EU accuses Cyprus, Greece and Malta of yacht “tax evasion”
The EU has sent letters of formal notice to Cyprus, Greece and Malta alleging that they have not been charging the correct amount of Value-Added Tax (VAT) on yachts.
All three countries offer leasing schemes. They now have two months to respond to the EU.
“In order to achieve fair taxation we need to take action wherever necessary to combat VAT evasion,” said Pierre Moscovici, Commissioner for Economic and Financial Affairs, Taxation and Customs Union. “We cannot allow this type of favourable tax treatment granted to private boats, which also distorts competition in the maritime sector. Such practices violate EU law and must come to an end.”
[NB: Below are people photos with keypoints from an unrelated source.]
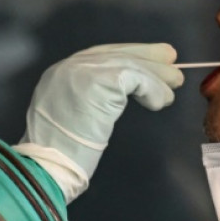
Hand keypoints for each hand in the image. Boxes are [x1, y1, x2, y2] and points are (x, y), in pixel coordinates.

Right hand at [14, 43, 183, 201]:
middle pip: (116, 54)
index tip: (151, 58)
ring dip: (156, 77)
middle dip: (147, 56)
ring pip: (130, 65)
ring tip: (173, 87)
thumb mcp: (72, 115)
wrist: (47, 166)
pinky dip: (153, 89)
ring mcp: (83, 71)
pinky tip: (160, 102)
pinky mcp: (100, 81)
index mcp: (60, 74)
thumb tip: (126, 89)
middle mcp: (69, 67)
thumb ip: (91, 97)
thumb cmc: (60, 154)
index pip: (101, 55)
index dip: (129, 54)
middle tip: (171, 60)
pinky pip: (137, 78)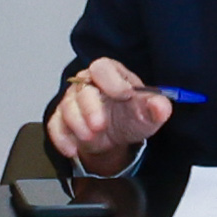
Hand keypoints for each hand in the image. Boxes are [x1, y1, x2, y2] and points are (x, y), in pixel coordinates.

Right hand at [46, 57, 174, 173]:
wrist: (115, 138)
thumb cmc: (129, 117)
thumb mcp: (148, 115)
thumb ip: (156, 108)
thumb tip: (161, 106)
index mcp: (110, 75)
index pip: (103, 68)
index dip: (112, 80)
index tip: (125, 95)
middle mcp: (88, 85)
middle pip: (82, 88)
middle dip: (90, 107)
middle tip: (100, 125)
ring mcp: (73, 102)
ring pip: (67, 107)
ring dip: (77, 124)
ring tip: (91, 137)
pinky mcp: (62, 121)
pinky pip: (55, 126)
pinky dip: (62, 139)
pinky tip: (72, 149)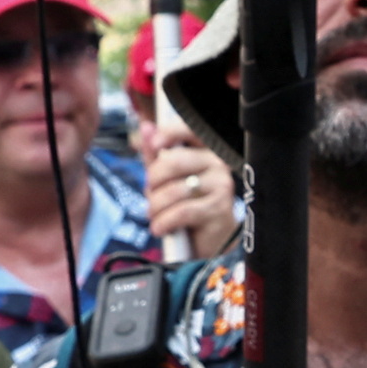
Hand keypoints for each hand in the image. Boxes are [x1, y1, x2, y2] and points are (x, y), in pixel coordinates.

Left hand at [144, 120, 236, 260]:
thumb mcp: (168, 178)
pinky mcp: (219, 211)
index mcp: (206, 150)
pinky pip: (182, 212)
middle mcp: (217, 165)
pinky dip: (164, 221)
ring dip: (155, 207)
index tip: (155, 145)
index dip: (169, 133)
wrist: (209, 240)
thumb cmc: (188, 204)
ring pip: (174, 191)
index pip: (189, 130)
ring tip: (154, 216)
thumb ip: (156, 154)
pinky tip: (160, 227)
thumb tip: (146, 127)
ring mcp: (221, 187)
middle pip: (174, 162)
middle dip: (153, 182)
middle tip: (151, 196)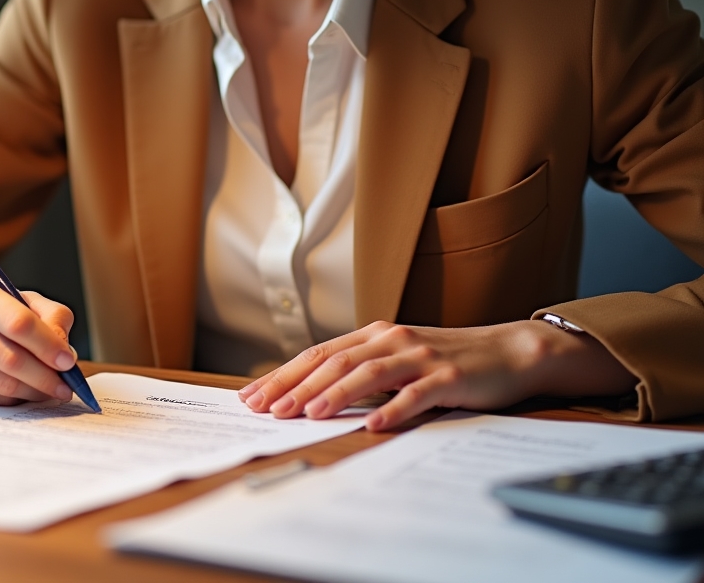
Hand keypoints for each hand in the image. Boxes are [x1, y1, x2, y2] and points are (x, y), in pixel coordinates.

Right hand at [0, 278, 76, 406]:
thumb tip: (63, 351)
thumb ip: (53, 317)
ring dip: (34, 391)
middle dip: (45, 376)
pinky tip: (20, 390)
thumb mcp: (25, 303)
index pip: (18, 322)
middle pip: (10, 358)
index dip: (48, 345)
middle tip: (66, 386)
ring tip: (49, 389)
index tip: (67, 361)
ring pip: (1, 384)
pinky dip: (13, 399)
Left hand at [237, 320, 636, 430]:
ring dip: (335, 394)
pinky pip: (415, 394)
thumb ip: (361, 371)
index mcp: (374, 335)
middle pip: (334, 361)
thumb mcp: (398, 359)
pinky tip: (372, 425)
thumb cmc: (446, 360)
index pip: (318, 354)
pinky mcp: (447, 377)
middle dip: (297, 385)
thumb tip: (311, 396)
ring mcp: (419, 356)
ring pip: (368, 373)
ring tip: (308, 414)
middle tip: (268, 409)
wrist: (507, 352)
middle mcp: (391, 339)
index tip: (253, 395)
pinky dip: (392, 409)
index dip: (283, 373)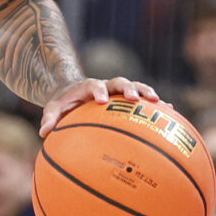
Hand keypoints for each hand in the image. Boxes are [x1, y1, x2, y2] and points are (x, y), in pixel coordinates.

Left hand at [38, 76, 158, 134]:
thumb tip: (43, 133)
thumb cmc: (64, 104)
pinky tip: (172, 113)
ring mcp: (120, 91)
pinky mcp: (129, 99)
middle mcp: (107, 86)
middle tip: (134, 98)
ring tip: (161, 104)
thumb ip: (50, 118)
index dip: (98, 91)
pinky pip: (145, 101)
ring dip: (148, 94)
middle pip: (120, 82)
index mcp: (89, 86)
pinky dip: (157, 105)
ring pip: (137, 87)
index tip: (101, 100)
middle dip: (128, 89)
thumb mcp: (54, 109)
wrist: (75, 94)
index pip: (94, 85)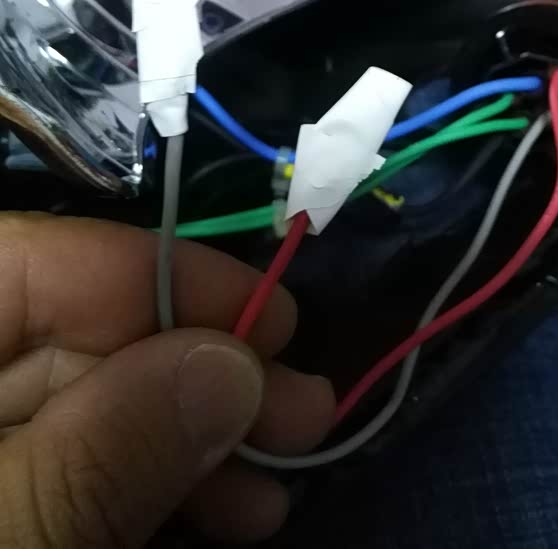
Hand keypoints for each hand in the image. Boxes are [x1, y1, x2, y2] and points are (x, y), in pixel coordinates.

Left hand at [0, 213, 334, 545]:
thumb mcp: (10, 540)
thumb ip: (104, 450)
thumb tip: (234, 364)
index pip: (27, 262)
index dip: (158, 274)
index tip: (269, 318)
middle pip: (76, 335)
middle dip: (201, 367)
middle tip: (303, 409)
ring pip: (90, 405)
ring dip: (198, 431)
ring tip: (282, 472)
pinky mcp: (11, 500)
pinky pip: (84, 465)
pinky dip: (158, 479)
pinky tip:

The EU has said that it is addressing the issue because of the “Paradise Papers” leaks. “The Paradise Papers revealed widespread VAT evasion in the yacht sector, facilitated by national rules which do not comply with EU law,” said a statement from the European Commission.
The Commission says that it does not agree with estimates made to calculate VAT on larger yachts. These assume that larger yachts spend more time outside EU waters. It also does not agree with the leasing of a yacht being classified as a service rather than a good.
“The language being used by EU commissioner Pierre Moscovici leaves no room for doubt. The European Commission believes that Cyprus, Greece and Malta have facilitated VAT evasion by endorsing these arrangements” said Philip Munn, VAT partner at audit, tax and consulting firm RSM.